Part of the Series
Fighting for Our Lives: The Movement for Medicare for All
A universal health care system could have saved more than 338,000 lives in the United States by preventing roughly one in three deaths resulting from the COVID-19 infections through March 2022, according to a new study. A single-payer health care system would also have saved the nation an estimated $105.6 billion in health care costs associated with COVID treatments and hospitalizations, leading the study’s authors to conclude that universal health care, often called “Medicare for All,” is both a moral and financial imperative for policymakers.
Published this week in the Proceedings of the National Academy of Sciences USA, the study and a companion analysis are a stunning indictment of what their authors describe as a “fragmented and inefficient” health care system that leaves millions of people uninsured and underinsured every year. Americans spend more money on health care than people living in any other nation, but the U.S. has sustained 16 percent of COVID’s global “mortality burden” while only representing 4 percent of the world’s population.
James Kahn, a professor of health policy at the University of California, San Francisco, and a co-author of the study, said the modeling and analysis present a precise estimate of the massive human and financial costs “imposed on the U.S. population by the lack of universal insurance” during the pandemic. Even in non-pandemic years, a single-payer health system would save tens of thousands of people from preventable death annually.
“Placing the profits of private insurers over the lives of hundreds of thousands of Americans is obscene,” Kahn said in a statement this week.

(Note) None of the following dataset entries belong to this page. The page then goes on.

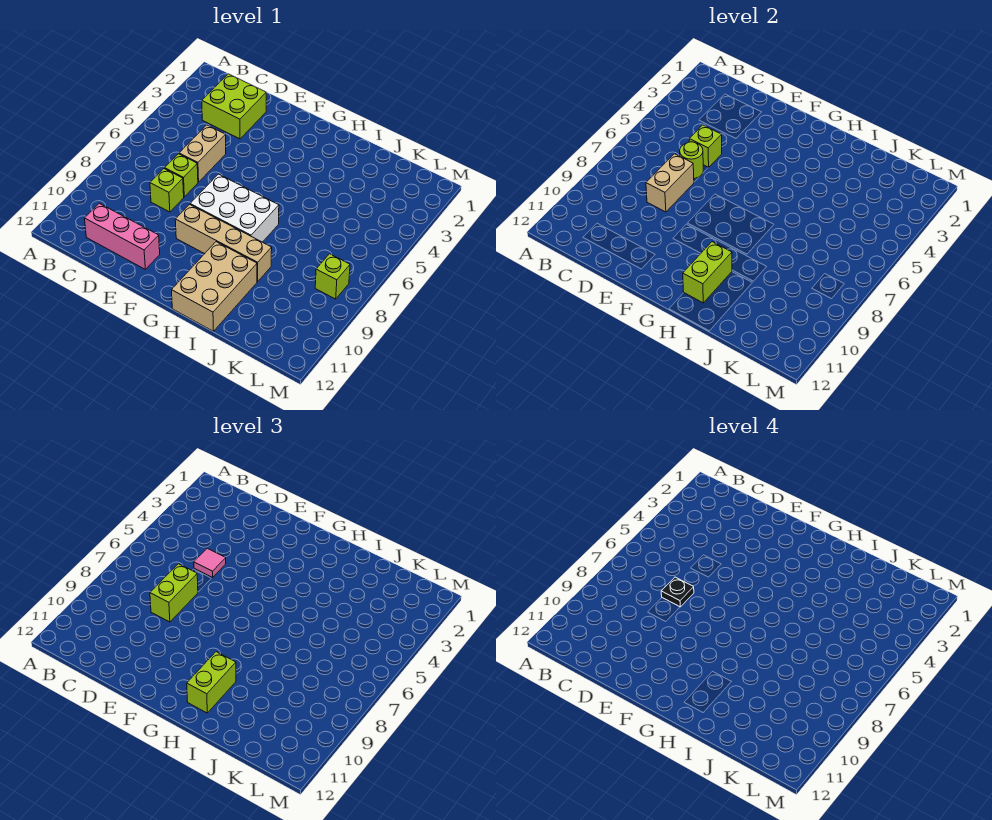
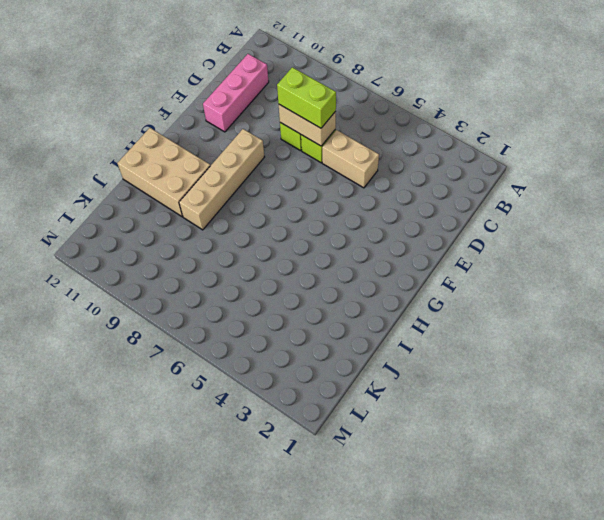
none -> lime brick C2:D3 level 1
none -> white brick F7:H8 level 1
none -> lime brick L8 level 1

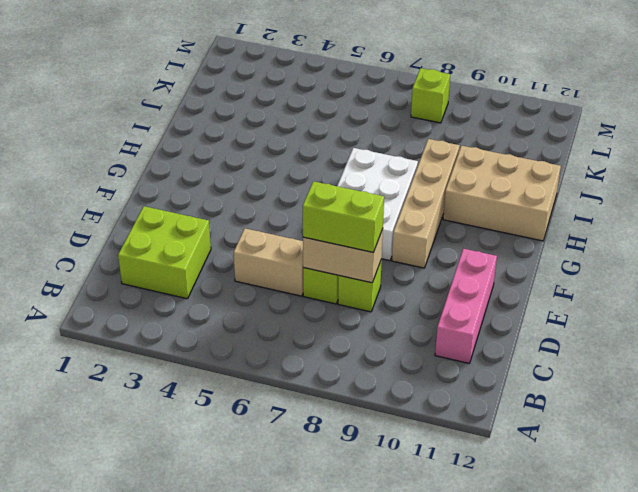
none -> lime brick D5 level 2
none -> lime round brick D6 level 2
none -> lime brick H10:H11 level 2

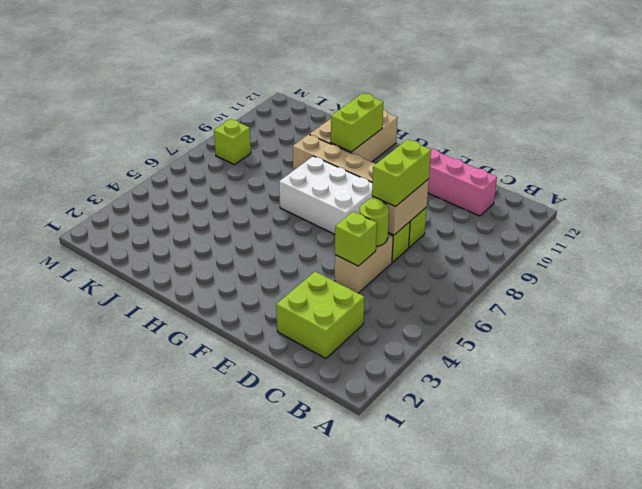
none -> pink tile D5 level 3
none -> lime brick H10:H11 level 3
none -> black plate D7 level 4

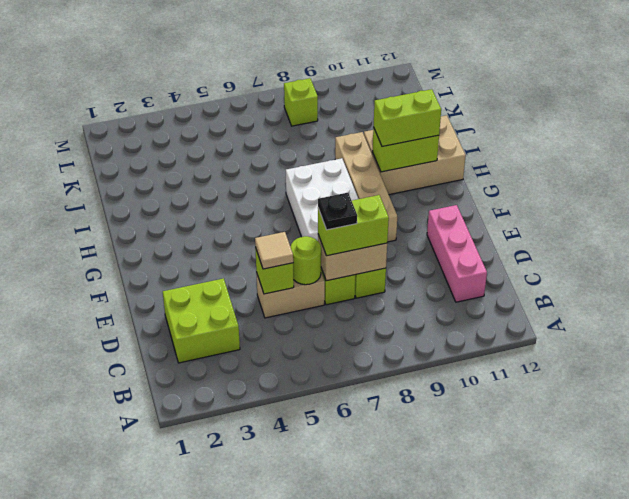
tan tile D5 level 3 -> pink tile D5 level 3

By comparing the risk of death from COVID and other conditions for the insured and uninsured populations, the researchers concluded that Medicare for All could have saved 131,438 people from dying of COVID over the course of 2020 alone, when the virus swept across the country and overwhelmed local hospitals and public health systems.
Before COVID, about 28 million people in the U.S. did not have health insurance, and another 9 million lost insurance coverage after losing their jobs during the pandemic. Millions more are underinsured and face high out-of-pocket costs for prescriptions and medical care. A recent investigation by media outlets found that 100 million people in the U.S. — about 41 percent of adults — are in debt due to unpaid medical bills.
People who are uninsured are more likely to develop preventable conditions such as type 2 diabetes because they typically do not have a primary doctor who can catch potential health problems early on. Such comorbidities can complicate a COVID infection and increase the risk of death, as does any delay in seeking medical care.
Uninsured (and underinsured) people are more likely to wait longer to seek treatment or attempt to avoid racking up medical bills altogether, and during a viral pandemic, that means they are also more likely to become seriously ill and transmit COVID-19 to others, according to the study. Lower-income and frontline workers may also show up to work sick if they worry about losing income or their employer’s health coverage, one reason why advocates say the government must guarantee paid sick leave for all workers along with health care.
Opponents of Medicare for All argue a single-payer system would be expensive, but once again researchers have concluded that privatized insurance and health care services are less efficient and require far more spending. After factoring in the cost of insuring everyone in the U.S., the study concludes that universal health care would produce a net savings of $438 billion in a typical, non-pandemic year. In 2020, the first year of the pandemic, $459 billion in costs would have been saved along with so many lives.
In a comment published at Health Justice Monitor, Kahn said the study’s modeling determined that the current health care system wasted half a trillion dollars in 2020 thanks to “ongoing inefficiency.”
“Health care access leads to earlier diagnosis, with better treatment and reduced transmission, as well as stronger prevention such as higher vaccination rates,” Kahn wrote. “Promises of special insurance coverage for COVID fall short when individuals don’t know about it, and when implementation is seriously flawed. Fewer cases also mean lower hospital burdens that may compromise quality of care.”
Medicare for All would also reduce administrative costs by eliminating the maze of bureaucracy created by private insurance companies, which also deflect health care spending toward advertising and legal expenses. As the primary and universal provider of health coverage, the government would also have great negotiating power over the price of pharmaceuticals, medical equipment and related fees, which would promote market efficiency and bring costs down across the board.
Ann Keller, an associate professor of health policy and management at the University of California, Berkeley, notes that disturbing levels of preventable death during the pandemic may actually underestimate the costs of the current system’s failures. While the study looks at preventable comorbidities and other risks, it does not consider lower rates of chronic illness associated with single-payer systems in other countries.
“Having consistent access to care can prevent chronic disease from occurring and can ensure that patients who develop chronic disease have it better managed,” said Keller, who was not involved in the research, in an interview with Scientific American. “I would think that, if one took that into account, the estimates of avoided deaths would be greater than the numbers reported here.”